Rewrite the records from their start through the line containing "Телефон редакции: +7 (840) 226-78-72", changing "Выходной" to "Закрыто" and leaving everything else unchanged.

━━━━━ SOURCE RECORDS

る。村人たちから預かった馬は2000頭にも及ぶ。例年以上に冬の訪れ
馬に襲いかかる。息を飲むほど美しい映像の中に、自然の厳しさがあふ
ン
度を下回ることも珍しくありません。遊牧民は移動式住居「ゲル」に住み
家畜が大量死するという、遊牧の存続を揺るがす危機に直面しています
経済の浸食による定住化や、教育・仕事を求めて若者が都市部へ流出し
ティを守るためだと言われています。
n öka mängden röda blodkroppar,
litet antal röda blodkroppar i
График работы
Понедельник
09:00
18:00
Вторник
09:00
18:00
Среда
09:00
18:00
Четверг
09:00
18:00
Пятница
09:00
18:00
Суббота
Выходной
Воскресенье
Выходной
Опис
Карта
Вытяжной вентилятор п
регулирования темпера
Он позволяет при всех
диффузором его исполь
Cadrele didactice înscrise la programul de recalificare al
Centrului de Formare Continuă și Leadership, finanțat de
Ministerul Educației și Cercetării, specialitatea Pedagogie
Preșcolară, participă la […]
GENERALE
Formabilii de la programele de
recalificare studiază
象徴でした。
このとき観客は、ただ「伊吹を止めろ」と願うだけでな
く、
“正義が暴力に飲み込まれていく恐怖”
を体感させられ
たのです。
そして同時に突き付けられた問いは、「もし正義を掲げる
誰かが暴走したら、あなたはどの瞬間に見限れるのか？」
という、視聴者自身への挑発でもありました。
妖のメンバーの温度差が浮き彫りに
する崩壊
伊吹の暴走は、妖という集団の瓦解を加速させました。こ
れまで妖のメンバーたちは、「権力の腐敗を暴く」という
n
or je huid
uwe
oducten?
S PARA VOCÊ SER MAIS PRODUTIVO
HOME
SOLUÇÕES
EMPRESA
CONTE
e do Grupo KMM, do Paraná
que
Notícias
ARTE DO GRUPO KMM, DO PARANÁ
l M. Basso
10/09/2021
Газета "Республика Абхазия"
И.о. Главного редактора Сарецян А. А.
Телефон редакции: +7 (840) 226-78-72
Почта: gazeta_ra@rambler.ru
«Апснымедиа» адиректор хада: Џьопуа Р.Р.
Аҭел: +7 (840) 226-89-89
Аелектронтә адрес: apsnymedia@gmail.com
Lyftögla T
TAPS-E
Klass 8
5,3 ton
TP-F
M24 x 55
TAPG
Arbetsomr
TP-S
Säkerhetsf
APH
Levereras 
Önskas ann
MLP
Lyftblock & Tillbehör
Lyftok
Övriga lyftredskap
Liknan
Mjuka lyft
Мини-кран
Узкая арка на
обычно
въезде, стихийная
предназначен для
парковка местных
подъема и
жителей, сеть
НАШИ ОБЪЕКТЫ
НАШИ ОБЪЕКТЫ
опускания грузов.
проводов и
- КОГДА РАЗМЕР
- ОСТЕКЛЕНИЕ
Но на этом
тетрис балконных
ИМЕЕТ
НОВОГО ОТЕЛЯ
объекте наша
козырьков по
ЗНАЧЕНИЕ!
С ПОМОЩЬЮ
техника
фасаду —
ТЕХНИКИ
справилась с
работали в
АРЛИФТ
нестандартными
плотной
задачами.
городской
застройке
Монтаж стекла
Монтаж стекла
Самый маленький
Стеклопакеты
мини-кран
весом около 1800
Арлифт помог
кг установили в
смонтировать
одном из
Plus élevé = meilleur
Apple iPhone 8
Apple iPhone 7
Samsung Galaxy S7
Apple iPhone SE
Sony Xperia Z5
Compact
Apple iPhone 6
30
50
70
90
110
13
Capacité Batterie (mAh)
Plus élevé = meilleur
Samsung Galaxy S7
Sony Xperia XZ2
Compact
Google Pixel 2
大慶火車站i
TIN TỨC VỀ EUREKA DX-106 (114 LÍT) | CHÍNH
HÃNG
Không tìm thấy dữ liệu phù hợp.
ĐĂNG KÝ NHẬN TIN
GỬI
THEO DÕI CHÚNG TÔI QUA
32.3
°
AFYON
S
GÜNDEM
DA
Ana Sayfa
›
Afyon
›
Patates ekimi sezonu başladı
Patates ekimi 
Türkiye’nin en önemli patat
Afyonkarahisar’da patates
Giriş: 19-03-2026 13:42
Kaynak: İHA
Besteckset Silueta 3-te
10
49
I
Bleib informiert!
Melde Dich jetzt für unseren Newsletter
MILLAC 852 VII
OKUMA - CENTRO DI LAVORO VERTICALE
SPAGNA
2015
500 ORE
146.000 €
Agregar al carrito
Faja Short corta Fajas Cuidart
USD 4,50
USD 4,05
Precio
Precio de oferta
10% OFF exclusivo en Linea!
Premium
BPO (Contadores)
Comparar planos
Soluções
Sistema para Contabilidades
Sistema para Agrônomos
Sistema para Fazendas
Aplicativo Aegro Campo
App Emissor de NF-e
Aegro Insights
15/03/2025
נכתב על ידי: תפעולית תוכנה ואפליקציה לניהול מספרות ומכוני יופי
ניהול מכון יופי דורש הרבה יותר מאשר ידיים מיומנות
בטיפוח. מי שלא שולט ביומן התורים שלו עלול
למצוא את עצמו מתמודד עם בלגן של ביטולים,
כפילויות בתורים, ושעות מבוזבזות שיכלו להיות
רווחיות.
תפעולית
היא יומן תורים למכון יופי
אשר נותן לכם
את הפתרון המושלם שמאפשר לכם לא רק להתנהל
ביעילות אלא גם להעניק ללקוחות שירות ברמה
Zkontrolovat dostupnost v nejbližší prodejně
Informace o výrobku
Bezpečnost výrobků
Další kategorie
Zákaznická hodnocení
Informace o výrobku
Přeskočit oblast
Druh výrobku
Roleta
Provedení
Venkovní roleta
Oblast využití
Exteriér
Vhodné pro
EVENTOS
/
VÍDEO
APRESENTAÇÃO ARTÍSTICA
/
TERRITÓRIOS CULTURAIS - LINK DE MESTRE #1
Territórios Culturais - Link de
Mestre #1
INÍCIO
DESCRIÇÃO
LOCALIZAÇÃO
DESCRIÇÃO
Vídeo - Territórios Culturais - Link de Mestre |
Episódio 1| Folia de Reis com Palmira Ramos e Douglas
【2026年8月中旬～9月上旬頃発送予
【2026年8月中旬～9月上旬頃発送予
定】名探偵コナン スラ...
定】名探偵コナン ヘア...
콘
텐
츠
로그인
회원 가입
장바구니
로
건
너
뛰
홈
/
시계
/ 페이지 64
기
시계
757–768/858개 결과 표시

━━━━━━━━━━

• TASK ANSWER:
る。村人たちから預かった馬は2000頭にも及ぶ。例年以上に冬の訪れ
馬に襲いかかる。息を飲むほど美しい映像の中に、自然の厳しさがあふ
ン
度を下回ることも珍しくありません。遊牧民は移動式住居「ゲル」に住み
家畜が大量死するという、遊牧の存続を揺るがす危機に直面しています
経済の浸食による定住化や、教育・仕事を求めて若者が都市部へ流出し
ティを守るためだと言われています。
n öka mängden röda blodkroppar,
litet antal röda blodkroppar i
График работы
Понедельник
09:00
18:00
Вторник
09:00
18:00
Среда
09:00
18:00
Четверг
09:00
18:00
Пятница
09:00
18:00
Суббота
Закрыто
Воскресенье
Закрыто
Опис
Карта
Вытяжной вентилятор п
регулирования темпера
Он позволяет при всех
диффузором его исполь
Cadrele didactice înscrise la programul de recalificare al
Centrului de Formare Continuă și Leadership, finanțat de
Ministerul Educației și Cercetării, specialitatea Pedagogie
Preșcolară, participă la […]
GENERALE
Formabilii de la programele de
recalificare studiază
象徴でした。
このとき観客は、ただ「伊吹を止めろ」と願うだけでな
く、
“正義が暴力に飲み込まれていく恐怖”
を体感させられ
たのです。
そして同時に突き付けられた問いは、「もし正義を掲げる
誰かが暴走したら、あなたはどの瞬間に見限れるのか？」
という、視聴者自身への挑発でもありました。
妖のメンバーの温度差が浮き彫りに
する崩壊
伊吹の暴走は、妖という集団の瓦解を加速させました。こ
れまで妖のメンバーたちは、「権力の腐敗を暴く」という
n
or je huid
uwe
oducten?
S PARA VOCÊ SER MAIS PRODUTIVO
HOME
SOLUÇÕES
EMPRESA
CONTE
e do Grupo KMM, do Paraná
que
Notícias
ARTE DO GRUPO KMM, DO PARANÁ
l M. Basso
10/09/2021
Газета "Республика Абхазия"
И.о. Главного редактора Сарецян А. А.
Телефон редакции: +7 (840) 226-78-72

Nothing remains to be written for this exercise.